TASK TO COMPLETE: Copy out the material below without changes, starting at the line that contains "Installation" and ending at the end of the material, and leave out the pictures.

GIVEN ENTRIES:
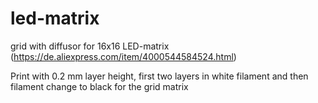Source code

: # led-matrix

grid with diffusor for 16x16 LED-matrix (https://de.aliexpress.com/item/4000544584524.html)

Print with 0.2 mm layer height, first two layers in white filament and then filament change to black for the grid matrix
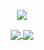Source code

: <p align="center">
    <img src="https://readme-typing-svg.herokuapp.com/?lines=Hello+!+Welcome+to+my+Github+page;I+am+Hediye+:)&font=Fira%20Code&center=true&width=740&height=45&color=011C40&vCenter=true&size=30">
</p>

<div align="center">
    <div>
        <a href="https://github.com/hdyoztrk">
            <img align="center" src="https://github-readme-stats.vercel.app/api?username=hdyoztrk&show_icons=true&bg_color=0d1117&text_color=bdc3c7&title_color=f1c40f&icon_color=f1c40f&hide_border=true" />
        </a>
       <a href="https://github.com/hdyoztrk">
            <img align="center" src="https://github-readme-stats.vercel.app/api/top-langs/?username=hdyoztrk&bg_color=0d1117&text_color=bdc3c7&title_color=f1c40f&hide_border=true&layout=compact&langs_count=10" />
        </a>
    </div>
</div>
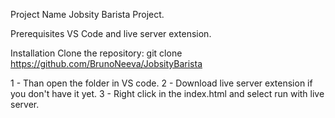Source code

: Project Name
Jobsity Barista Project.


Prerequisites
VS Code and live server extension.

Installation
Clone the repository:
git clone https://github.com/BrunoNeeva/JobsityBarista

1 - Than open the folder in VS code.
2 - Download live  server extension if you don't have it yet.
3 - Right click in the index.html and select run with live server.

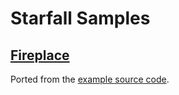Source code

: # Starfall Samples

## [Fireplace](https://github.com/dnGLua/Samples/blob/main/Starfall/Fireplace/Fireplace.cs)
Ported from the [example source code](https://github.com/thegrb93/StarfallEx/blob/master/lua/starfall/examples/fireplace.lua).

OUTPUT OF THE TASK:
Installation
Clone the repository:
git clone https://github.com/BrunoNeeva/JobsityBarista

1 - Than open the folder in VS code.
2 - Download live  server extension if you don't have it yet.
3 - Right click in the index.html and select run with live server.

Source code

: # Starfall Samples

## [Fireplace](https://github.com/dnGLua/Samples/blob/main/Starfall/Fireplace/Fireplace.cs)
Ported from the [example source code](https://github.com/thegrb93/StarfallEx/blob/master/lua/starfall/examples/fireplace.lua).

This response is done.